Perhaps another approach to explain it. This is what actually happens with a cookie header:

# Apps work with text (unicode). Forcing them to work with raw bytes or needlessly
# limiting them to ASCII is completely unnecessary.
app = "Set-Cookie: name=Bjørn"

# WSGI expects `str` (which is unicode in python3) and promises to encode them
# using `latin1`. But we want utf8, not latin1, so we have to wrap the bytes we actually
# want to have on the wire in a unicode string that will produce these bytes when
# encoded with `latin1` later.
# Thankfully, this is abstracted away by the WSGI framework (e.g. bottle). 
wsgi = app.encode('utf8').decode('latin1')

# The WSGI server will blindly encode all strings with latin1, as promised.
# Since latin1 is a bijective codec, we get back the utf8 encoded byte sequence we want. 
http = wsgi.encode('latin1')

# Browser decodes bytes to text using utf8 in most places, if no other encoding is set.
browser = http.decode('utf8')
print("Browser sees:", browser)

# <-- And now the way back -->

# Browsers work with text (unicode). HTML pages have an encoding, links are text,
# forms are text, everything but file uploads is text.
browser = 'Cookie: name=Bjørn'

# Browsers encode text with utf8 in most places, if no other encoding is set.
http = browser.encode('utf8')

# WSGI does not know the encoding used by the browser, but it has to pass
# 'str' (unicode) to the app. The only choice is to use a reversible (bijecttive)
# encoding like latin1 to allow the app to fix the mess later. Or to pass bytes
# to the app, but that was decided against in the early days for various reasons.
wsgi = http.decode('latin1')

# The application expects correctly decoded text values, so bottle has to fix it.
# It will decode the WSGI provided text with latin1 to get the original bytes back,
# then apply the correct codec. All without the developer knowing. Neat, isn't it?
app = wsgi.encode('latin1').decode('utf8')
print("App sees:", app)

You see? No UnicodeDecodeError and the result is correct. It also works with chinese or russian glyphs that are not covered by latin1. It works with all of unicode. And this is how all WSGI frameworks do it, I promise.

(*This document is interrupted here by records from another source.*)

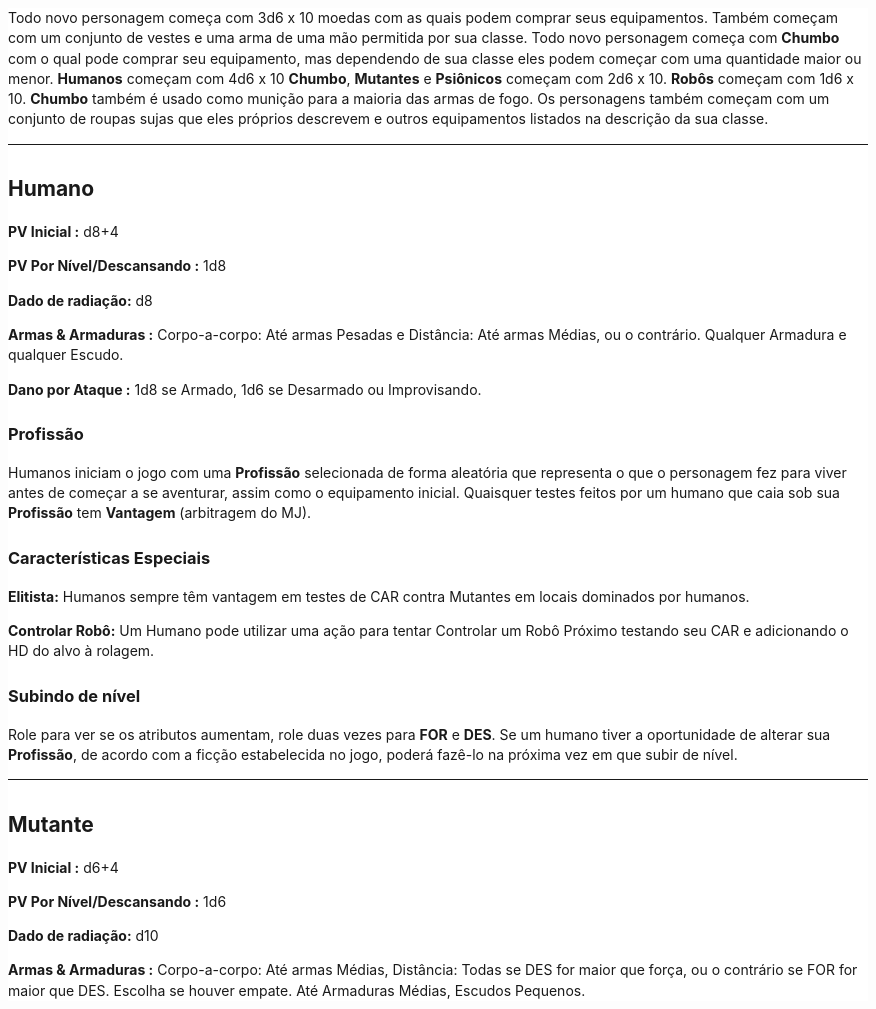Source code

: Todo novo personagem começa com 3d6 x 10 moedas com as quais podem comprar seus equipamentos. Também começam com um conjunto de vestes e uma arma de uma mão permitida por sua classe.
Todo novo personagem começa com **Chumbo** com o qual pode comprar seu equipamento, mas dependendo de sua classe eles podem começar com uma quantidade maior ou menor. **Humanos** começam com 4d6 x 10 **Chumbo**, **Mutantes** e **Psiônicos** começam com 2d6 x 10. **Robôs** começam com 1d6 x 10. **Chumbo** também é usado como munição para a maioria das armas de fogo. Os personagens também começam com um conjunto de roupas sujas que eles próprios descrevem e outros equipamentos listados na descrição da sua classe.

----

## Humano

**PV Inicial :** d8+4

**PV Por Nível/Descansando :** 1d8

**Dado de radiação:** d8

**Armas & Armaduras :** Corpo-a-corpo: Até armas Pesadas e Distância: Até armas Médias, ou o contrário. Qualquer Armadura e qualquer Escudo.

**Dano por Ataque :** 1d8 se Armado, 1d6 se Desarmado ou Improvisando.

### Profissão

Humanos iniciam o jogo com uma **Profissão** selecionada de forma aleatória que representa o que o personagem fez para viver antes de começar a se aventurar, assim como o equipamento inicial. Quaisquer testes feitos por um humano que caia sob sua **Profissão** tem **Vantagem** (arbitragem do MJ).

### Características Especiais

**Elitista:** Humanos sempre têm vantagem em testes de CAR contra Mutantes em locais dominados por humanos.

**Controlar Robô:** Um Humano pode utilizar uma ação para tentar Controlar um Robô Próximo testando seu CAR e adicionando o HD do alvo à rolagem.

### Subindo de nível

Role para ver se os atributos aumentam, role duas vezes para **FOR** e **DES**. Se um humano tiver a oportunidade de alterar sua **Profissão**, de acordo com a ficção estabelecida no jogo, poderá fazê-lo na próxima vez em que subir de nível.

----

## Mutante

**PV Inicial :** d6+4

**PV Por Nível/Descansando :** 1d6

**Dado de radiação:** d10

**Armas & Armaduras :** Corpo-a-corpo: Até armas Médias, Distância: Todas se DES for maior que força, ou o contrário se FOR for maior que DES. Escolha se houver empate. Até Armaduras Médias, Escudos Pequenos.
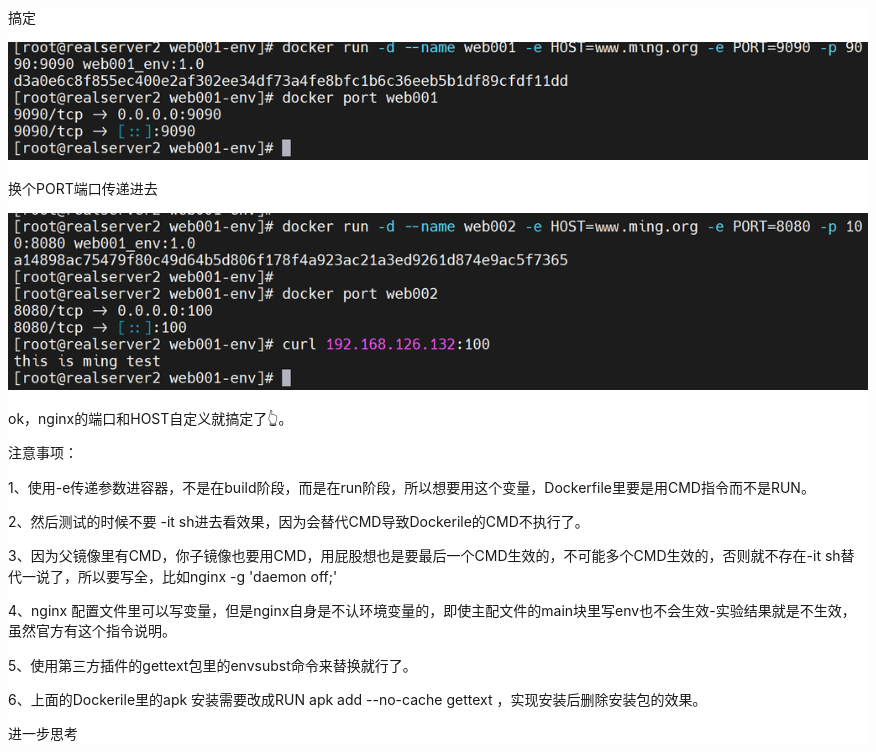 

搞定

![image-20240509151509244](2-Dockerfile常见指令用法.assets/image-20240509151509244.png)

换个PORT端口传递进去

![image-20240509151629483](2-Dockerfile常见指令用法.assets/image-20240509151629483.png)

ok，nginx的端口和HOST自定义就搞定了👆。



注意事项：

1、使用-e传递参数进容器，不是在build阶段，而是在run阶段，所以想要用这个变量，Dockerfile里要是用CMD指令而不是RUN。

2、然后测试的时候不要 -it sh进去看效果，因为会替代CMD导致Dockerile的CMD不执行了。

3、因为父镜像里有CMD，你子镜像也要用CMD，用屁股想也是要最后一个CMD生效的，不可能多个CMD生效的，否则就不存在-it sh替代一说了，所以要写全，比如nginx -g 'daemon off;'

4、nginx 配置文件里可以写变量，但是nginx自身是不认环境变量的，即使主配文件的main块里写env也不会生效-实验结果就是不生效，虽然官方有这个指令说明。

5、使用第三方插件的gettext包里的envsubst命令来替换就行了。

6、上面的Dockerile里的apk 安装需要改成RUN apk add --no-cache gettext ，实现安装后删除安装包的效果。





进一步思考
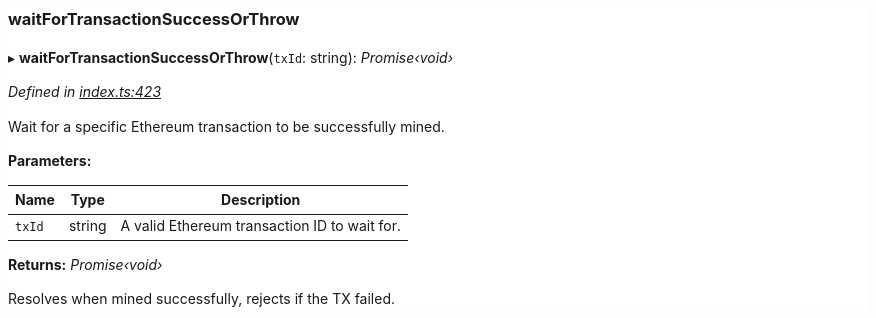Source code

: ###  waitForTransactionSuccessOrThrow

▸ **waitForTransactionSuccessOrThrow**(`txId`: string): *Promise‹void›*

*Defined in [index.ts:423](https://github.com/ParadigmFoundation/zaidan-dealer-client/blob/bbd5892/src/index.ts#L423)*

Wait for a specific Ethereum transaction to be successfully mined.

**Parameters:**

Name | Type | Description |
------ | ------ | ------ |
`txId` | string | A valid Ethereum transaction ID to wait for. |

**Returns:** *Promise‹void›*

Resolves when mined successfully, rejects if the TX failed.
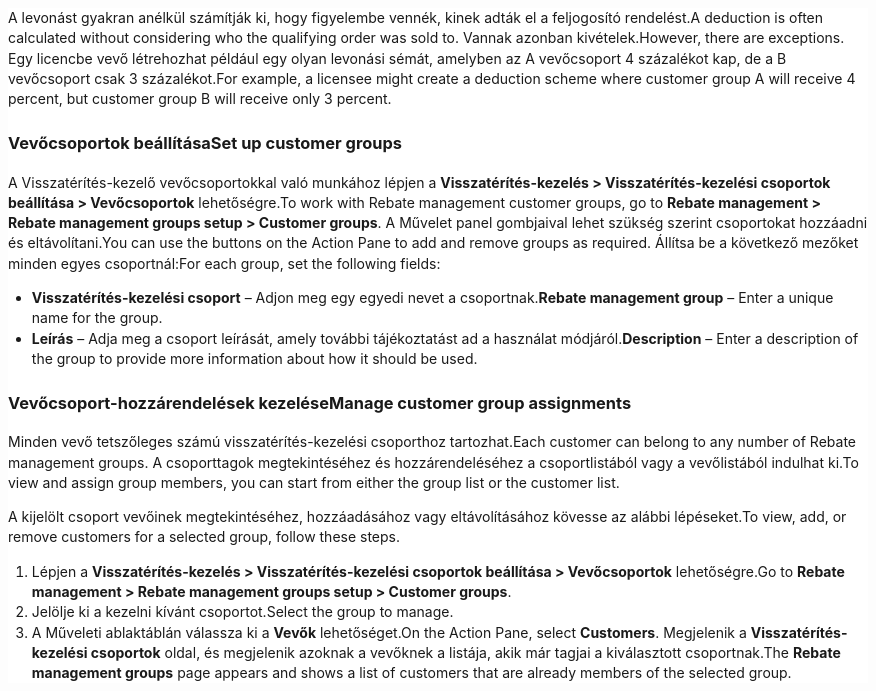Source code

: <span data-ttu-id="2937a-111">A levonást gyakran anélkül számítják ki, hogy figyelembe vennék, kinek adták el a feljogosító rendelést.</span><span class="sxs-lookup"><span data-stu-id="2937a-111">A deduction is often calculated without considering who the qualifying order was sold to.</span></span> <span data-ttu-id="2937a-112">Vannak azonban kivételek.</span><span class="sxs-lookup"><span data-stu-id="2937a-112">However, there are exceptions.</span></span> <span data-ttu-id="2937a-113">Egy licencbe vevő létrehozhat például egy olyan levonási sémát, amelyben az A vevőcsoport 4 százalékot kap, de a B vevőcsoport csak 3 százalékot.</span><span class="sxs-lookup"><span data-stu-id="2937a-113">For example, a licensee might create a deduction scheme where customer group A will receive 4 percent, but customer group B will receive only 3 percent.</span></span>

### <a name="set-up-customer-groups"></a><span data-ttu-id="2937a-114">Vevőcsoportok beállítása</span><span class="sxs-lookup"><span data-stu-id="2937a-114">Set up customer groups</span></span>

<span data-ttu-id="2937a-115">A Visszatérítés-kezelő vevőcsoportokkal való munkához lépjen a **Visszatérítés-kezelés \> Visszatérítés-kezelési csoportok beállítása \> Vevőcsoportok** lehetőségre.</span><span class="sxs-lookup"><span data-stu-id="2937a-115">To work with Rebate management customer groups, go to **Rebate management \> Rebate management groups setup \> Customer groups**.</span></span> <span data-ttu-id="2937a-116">A Művelet panel gombjaival lehet szükség szerint csoportokat hozzáadni és eltávolítani.</span><span class="sxs-lookup"><span data-stu-id="2937a-116">You can use the buttons on the Action Pane to add and remove groups as required.</span></span> <span data-ttu-id="2937a-117">Állítsa be a következő mezőket minden egyes csoportnál:</span><span class="sxs-lookup"><span data-stu-id="2937a-117">For each group, set the following fields:</span></span>

- <span data-ttu-id="2937a-118">**Visszatérítés-kezelési csoport** – Adjon meg egy egyedi nevet a csoportnak.</span><span class="sxs-lookup"><span data-stu-id="2937a-118">**Rebate management group** – Enter a unique name for the group.</span></span>
- <span data-ttu-id="2937a-119">**Leírás** – Adja meg a csoport leírását, amely további tájékoztatást ad a használat módjáról.</span><span class="sxs-lookup"><span data-stu-id="2937a-119">**Description** – Enter a description of the group to provide more information about how it should be used.</span></span>

### <a name="manage-customer-group-assignments"></a><span data-ttu-id="2937a-120">Vevőcsoport-hozzárendelések kezelése</span><span class="sxs-lookup"><span data-stu-id="2937a-120">Manage customer group assignments</span></span>

<span data-ttu-id="2937a-121">Minden vevő tetszőleges számú visszatérítés-kezelési csoporthoz tartozhat.</span><span class="sxs-lookup"><span data-stu-id="2937a-121">Each customer can belong to any number of Rebate management groups.</span></span> <span data-ttu-id="2937a-122">A csoporttagok megtekintéséhez és hozzárendeléséhez a csoportlistából vagy a vevőlistából indulhat ki.</span><span class="sxs-lookup"><span data-stu-id="2937a-122">To view and assign group members, you can start from either the group list or the customer list.</span></span>

<span data-ttu-id="2937a-123">A kijelölt csoport vevőinek megtekintéséhez, hozzáadásához vagy eltávolításához kövesse az alábbi lépéseket.</span><span class="sxs-lookup"><span data-stu-id="2937a-123">To view, add, or remove customers for a selected group, follow these steps.</span></span>

1. <span data-ttu-id="2937a-124">Lépjen a **Visszatérítés-kezelés \> Visszatérítés-kezelési csoportok beállítása \> Vevőcsoportok** lehetőségre.</span><span class="sxs-lookup"><span data-stu-id="2937a-124">Go to **Rebate management \> Rebate management groups setup \> Customer groups**.</span></span>
1. <span data-ttu-id="2937a-125">Jelölje ki a kezelni kívánt csoportot.</span><span class="sxs-lookup"><span data-stu-id="2937a-125">Select the group to manage.</span></span>
1. <span data-ttu-id="2937a-126">A Műveleti ablaktáblán válassza ki a **Vevők** lehetőséget.</span><span class="sxs-lookup"><span data-stu-id="2937a-126">On the Action Pane, select **Customers**.</span></span> <span data-ttu-id="2937a-127">Megjelenik a **Visszatérítés-kezelési csoportok** oldal, és megjelenik azoknak a vevőknek a listája, akik már tagjai a kiválasztott csoportnak.</span><span class="sxs-lookup"><span data-stu-id="2937a-127">The **Rebate management groups** page appears and shows a list of customers that are already members of the selected group.</span></span>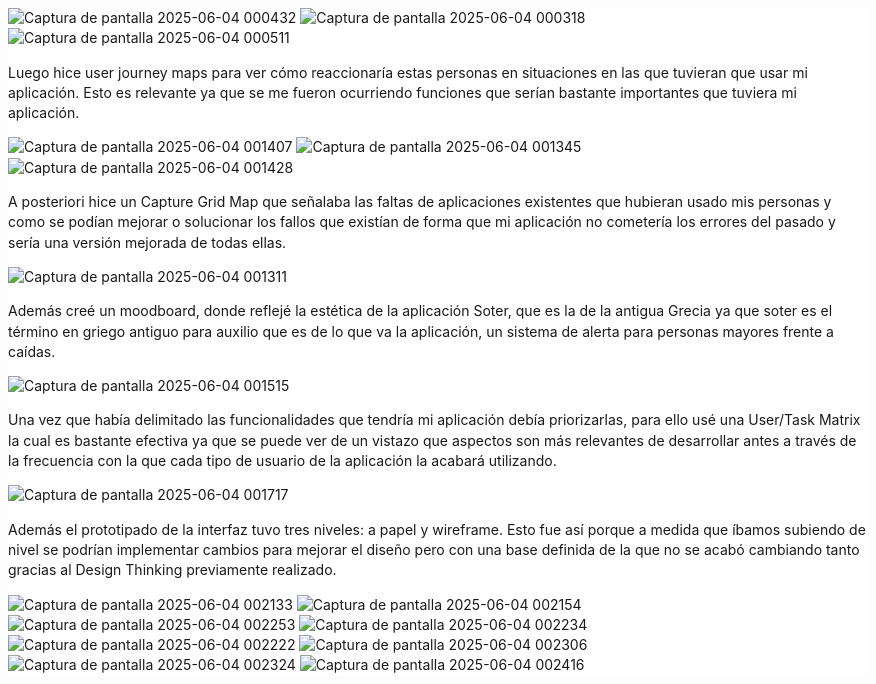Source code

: ![Captura de pantalla 2025-06-04 000432](https://github.com/user-attachments/assets/38493e6d-c698-40ea-bbc4-b98b9e8585ad)
![Captura de pantalla 2025-06-04 000318](https://github.com/user-attachments/assets/fbca06a3-7f79-46af-9b42-c8312e3bf9ed)
![Captura de pantalla 2025-06-04 000511](https://github.com/user-attachments/assets/4c9d568a-1eb6-4e98-acf4-bca8da4481a0)


Luego hice user journey maps para ver cómo reaccionaría estas personas en situaciones en las que tuvieran que usar mi aplicación. Esto es relevante ya que se me fueron ocurriendo funciones que serían bastante importantes que tuviera mi aplicación.

![Captura de pantalla 2025-06-04 001407](https://github.com/user-attachments/assets/ddbabaa0-b2f7-4548-bc75-0f0b44a77709)
![Captura de pantalla 2025-06-04 001345](https://github.com/user-attachments/assets/da6fb325-6974-40d4-bc35-328c36c5170c)
![Captura de pantalla 2025-06-04 001428](https://github.com/user-attachments/assets/837bcba4-b712-4933-9b52-4341c5d89198)


A posteriori hice un Capture Grid Map que señalaba las faltas de aplicaciones existentes que hubieran usado mis personas y como se podían mejorar o solucionar los fallos que existían de forma que mi aplicación no cometería los errores del pasado y sería una versión mejorada de todas ellas.

![Captura de pantalla 2025-06-04 001311](https://github.com/user-attachments/assets/41eee44f-8da8-4407-a510-acd6bb890159)


Además creé un moodboard, donde reflejé la estética de la aplicación Soter, que es la de la antigua Grecia ya que soter es el término en griego antiguo para auxilio que es de lo que va la aplicación, un sistema de alerta para personas mayores frente a caídas.

![Captura de pantalla 2025-06-04 001515](https://github.com/user-attachments/assets/54288d2a-2743-4641-b05f-0d80496bb6f6)

Una vez que había delimitado las funcionalidades que tendría mi aplicación debía priorizarlas, para ello usé una User/Task Matrix la cual es bastante efectiva ya que se puede ver de un vistazo que aspectos son más relevantes de desarrollar antes a través de la frecuencia con la que cada tipo de usuario de la aplicación la acabará utilizando.

![Captura de pantalla 2025-06-04 001717](https://github.com/user-attachments/assets/135eb578-f1d1-4bf9-a81b-1d63c61a9954)


Además el prototipado de la interfaz tuvo tres niveles: a papel y wireframe. Esto fue así porque  a medida que íbamos subiendo de nivel se podrían implementar cambios para mejorar el diseño pero con una base definida de la que no se acabó cambiando tanto gracias al Design Thinking previamente realizado.

![Captura de pantalla 2025-06-04 002133](https://github.com/user-attachments/assets/b6049265-2e2f-4e85-a397-8c97ef806467)
![Captura de pantalla 2025-06-04 002154](https://github.com/user-attachments/assets/e5268cc3-3bc0-456d-92fa-b8a5250d09a0)
![Captura de pantalla 2025-06-04 002253](https://github.com/user-attachments/assets/219df674-5a61-4a4d-8316-a26ca987fe55)
![Captura de pantalla 2025-06-04 002234](https://github.com/user-attachments/assets/0b162e6e-8c4f-4a7d-9799-cbd48d7e1cc2)
![Captura de pantalla 2025-06-04 002222](https://github.com/user-attachments/assets/572ba74d-8a0b-496e-9a42-149400165e5b)
![Captura de pantalla 2025-06-04 002306](https://github.com/user-attachments/assets/d7925a66-10b1-4ea7-9d63-441c1145d50c)
![Captura de pantalla 2025-06-04 002324](https://github.com/user-attachments/assets/73ab45bb-af4b-4977-a9b8-b7e670dfeb69)
![Captura de pantalla 2025-06-04 002416](https://github.com/user-attachments/assets/a8b98eaa-5e22-4f03-a1b7-78b36e465f2c)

defnull commented 4 years ago

The reason for all this mess is that in the early days, byte strings in Python3 were very limited. There were just byte arrays with little to no convenience methods. The web-sig guys/gals had to fix the WSGI spec to work with Python3, somehow. They had a choice:

Change WSGI to work with 'bytes' instead of 'str' and require applications/frameworks to explicitly encode/decode everything, everywhere. Since 'bytes' API sucked at that point, this would make writing applications directly against the WSGI spec without a framework a real pain. But who does that, anyways?
Implement a hack with bytes represented as latin1 unicode strings. This somehow works transparently with most headers and very simple non-international applications, but requires this strange re-encoding dance as soon as you want to actually do something useful.

They decided for the second option. Probably because that required only a small additional section and some minor fixes to the spec, and they could keep the old examples and most of the wording intact.

I personally think this was an error, and they should have targeted the WSGI spec at framework authors, not application developers. WSGI sucks as a direct application API anyway. But here are we now. WSGI is the way it is, and most developers rely on frameworks to hide the details.